**Activity**. Please collect and copy every line below that contains the word "игрового".

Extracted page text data
========================

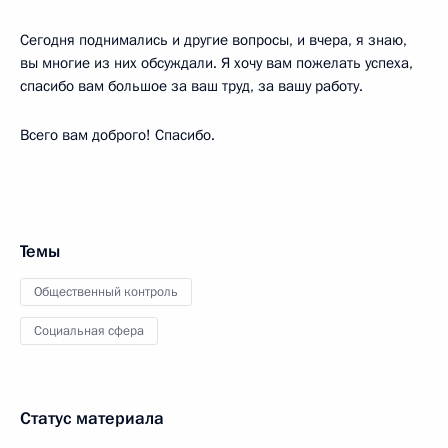
Сегодня поднимались и другие вопросы, и вчера, я знаю,
вы многие из них обсуждали. Я хочу вам пожелать успеха,
спасибо вам большое за ваш труд, за вашу работу.
Всего вам доброго! Спасибо.
Темы
Общественный контроль
Социальная сфера
Статус материала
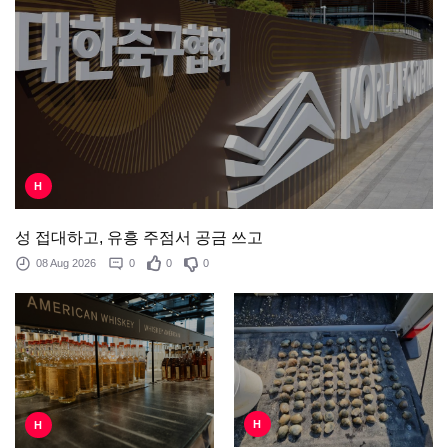
H
성 접대하고, 유흥 주점서 공금 쓰고
08 Aug 2026
0
0
0
H
H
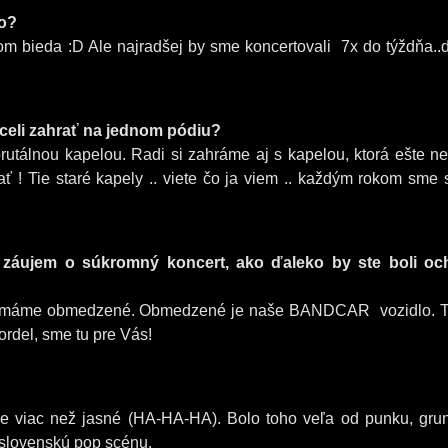
vo?
kom bieda :D Ale najradšej by sme koncertovali 7x do týždňa..
chceli zahrať na jednom pódiu?
utálnou kapelou. Radi si zahráme aj s kapelou, ktorá ešte n
ť ! Tie staré kapely .. viete čo ja viem .. každým rokom sme s
 záujem o súkromný koncert, ako ďaleko by ste boli oc
 nemáme obmedzené. Obmedzené je naše BANDCAR vozidlo. 
rdel, sme tu pre Vás!
e viac než jasné (HA-HA-HA). Bolo toho veľa od punku, gru
ú slovenskú pop scénu.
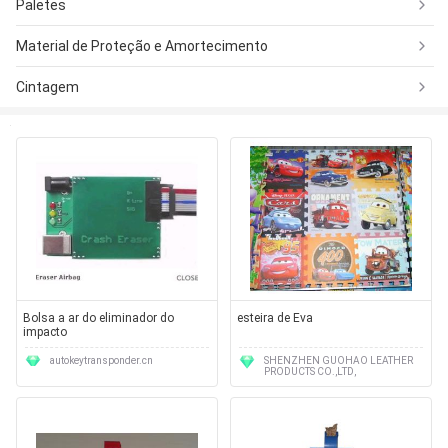
Paletes
Material de Proteção e Amortecimento
Cintagem
Bolsa a ar do eliminador do
esteira de Eva
impacto
autokeytransponder.cn
SHENZHEN GUOHAO LEATHER
PRODUCTS CO.,LTD,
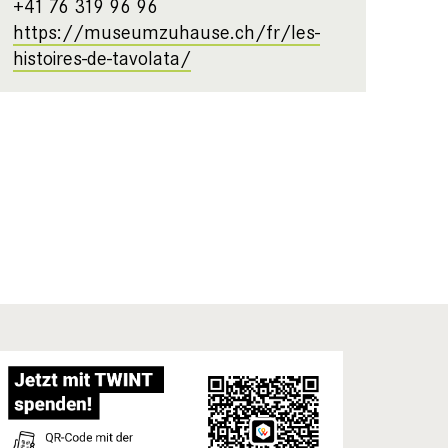
+41 76 319 96 96
https://museumzuhause.ch/fr/les-
histoires-de-tavolata/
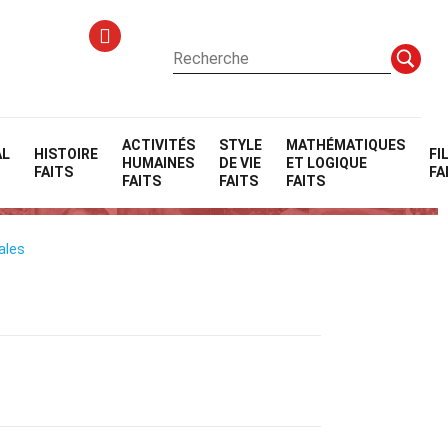
ACTIVITÉS
STYLE
MATHÉMATIQUES
AL
HISTOIRE
FI
HUMAINES
DE VIE
ET LOGIQUE
)
FAITS
FA
FAITS
FAITS
FAITS
iales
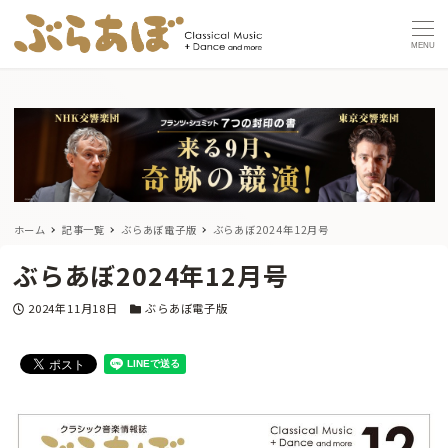
MENU
ホーム
記事一覧
ぶらあぼ電子版
ぶらあぼ2024年12月号
ぶらあぼ2024年12月号
投稿日
カテゴリー
2024年11月18日
ぶらあぼ電子版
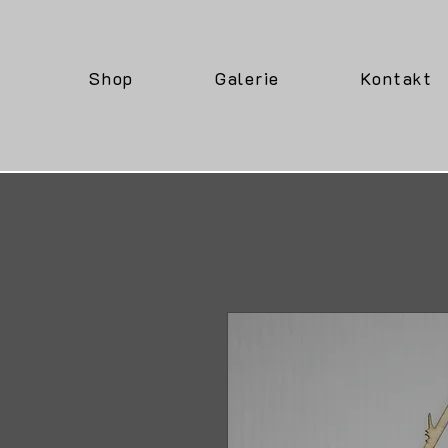
Shop
Galerie
Kontakt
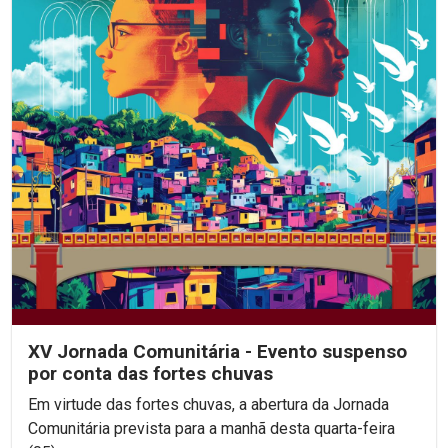
XV Jornada Comunitária - Evento suspenso
por conta das fortes chuvas
Em virtude das fortes chuvas, a abertura da Jornada
Comunitária prevista para a manhã desta quarta-feira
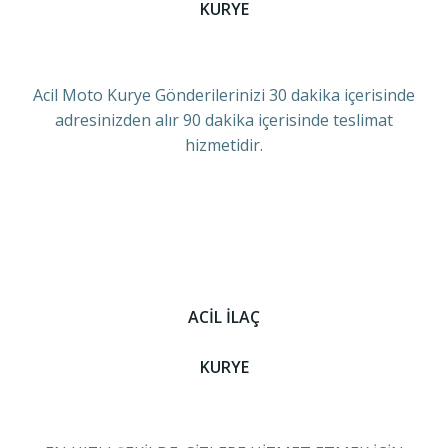
KURYE
Acil Moto Kurye Gönderilerinizi 30 dakika içerisinde
adresinizden alır 90 dakika içerisinde teslimat
hizmetidir.
ACİL İLAÇ
KURYE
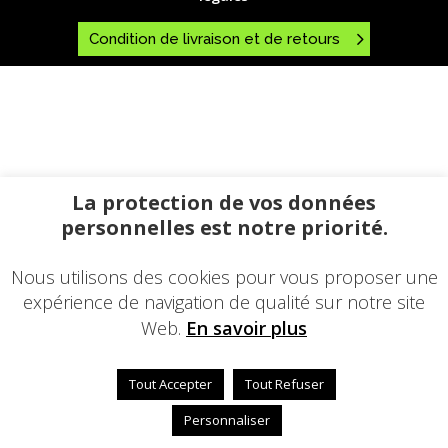
Condition de livraison et de retours
La protection de vos données
personnelles est notre priorité.
Nous utilisons des cookies pour vous proposer une
expérience de navigation de qualité sur notre site
Web.
En savoir plus
Tout Accepter
Tout Refuser
Personnaliser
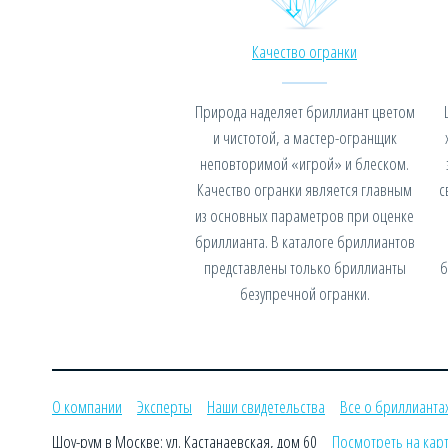
Качество огранки
Природа наделяет бриллиант цветом
и чистотой, а мастер-огранщик
неповторимой «игрой» и блеском.
Качество огранки является главным
с
из основных параметров при оценке
бриллианта. В каталоге бриллиантов
представлены только бриллианты
б
безупречной огранки.
О компании
Эксперты
Наши свидетельства
Все о бриллианта
Шоу-рум в Москве: ул. Кастанаевская, дом 60
Посмотреть на кар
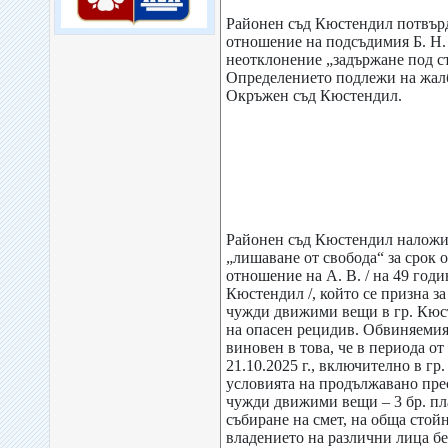
Районен съд Кюстендил потвър
отношение на подсъдимия Б. Н. 
неотклонение „задържане под с
Определението подлежи на жалб
Окръжен съд Кюстендил.
Районен съд Кюстендил наложи
„лишаване от свобода“ за срок о
отношение на А. В. / на 49 годи
Кюстендил /, който се призна з
чужди движими вещи в гр. Кюст
на опасен рецидив. Обвиняемият
виновен в това, че в периода от 
21.10.2025 г., включително в гр
условията на продължавано пре
чужди движими вещи – 3 бр. пл
събиране на смет, на обща стойн
владението на различни лица бе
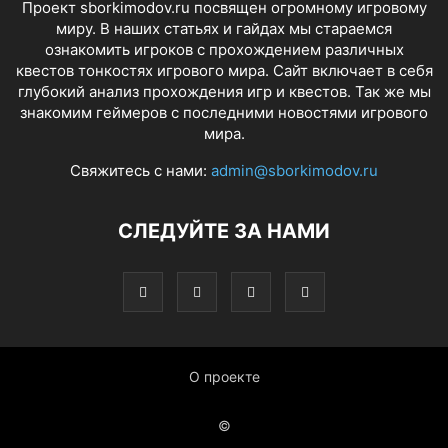
Проект sborkimodov.ru посвящен огромному игровому
миру. В наших статьях и гайдах мы стараемся
ознакомить игроков с прохождением различных
квестов тонкостях игрового мира. Сайт включает в себя
глубокий анализ прохождения игр и квестов. Так же мы
знакомим геймеров с последними новостями игрового
мира.
Свяжитесь с нами:
admin@sborkimodov.ru
СЛЕДУЙТЕ ЗА НАМИ
О проекте
©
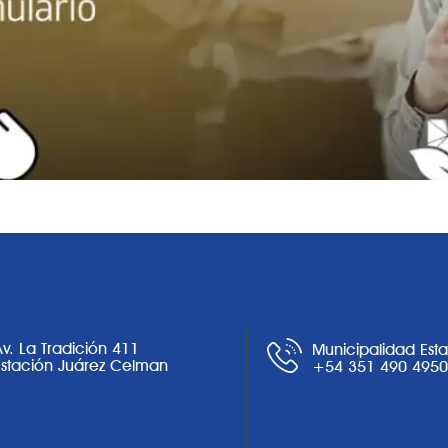
Av. La Tradición 411
Municipalidad Est
Estación Juárez Celman
+54 351 490 495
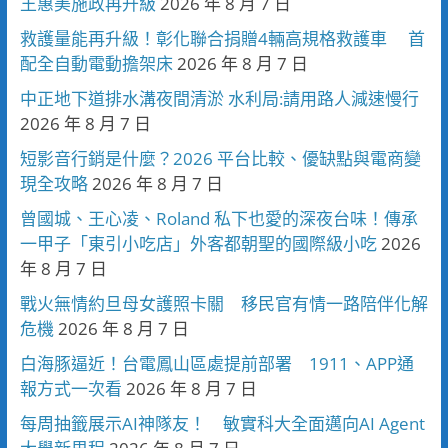
王惠美施政再升級
2026 年 8 月 7 日
救護量能再升級！彰化聯合捐贈4輛高規格救護車 首
配全自動電動擔架床
2026 年 8 月 7 日
中正地下道排水溝夜間清淤 水利局:請用路人減速慢行
2026 年 8 月 7 日
短影音行銷是什麼？2026 平台比較、優缺點與電商變
現全攻略
2026 年 8 月 7 日
曾國城、王心凌、Roland 私下也愛的深夜台味！傳承
一甲子「東引小吃店」外客都朝聖的國際級小吃
2026
年 8 月 7 日
戰火無情約旦母女護照卡關 移民官有情一路陪伴化解
危機
2026 年 8 月 7 日
白海豚逼近！台電鳳山區處提前部署 1911、APP通
報方式一次看
2026 年 8 月 7 日
每周抽籤展示AI神隊友！ 敏實科大全面邁向AI Agent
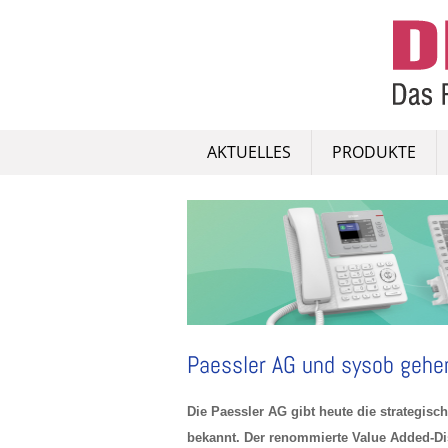
Skip
to
content
AKTUELLES
PRODUKTE
Paessler AG und sysob gehen
Die Paessler AG gibt heute die strategisch
bekannt. Der renommierte Value Added-Dis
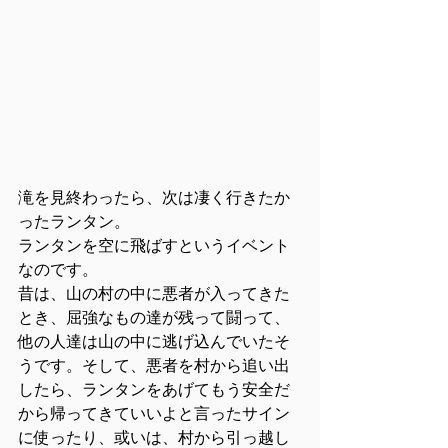
滝を見終わったら、次は凄く行きたか
ったランタン。
ランタンを空に飛ばすというイベント
なのです。
昔は、山の村の中に悪者が入ってきた
とき、屈強なもの達が残って闘って、
他の人達は山の中に逃げ込んでいたそ
うです。そして、悪者を村から追い出
したら、ランタンをあげてもう安全だ
から帰ってきていいよと言ったサイン
に使ったり、或いは、村から引っ越し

========================

**Result of this task**.
квестов тонкостях игрового мира. Сайт включает в себя
знакомим геймеров с последними новостями игрового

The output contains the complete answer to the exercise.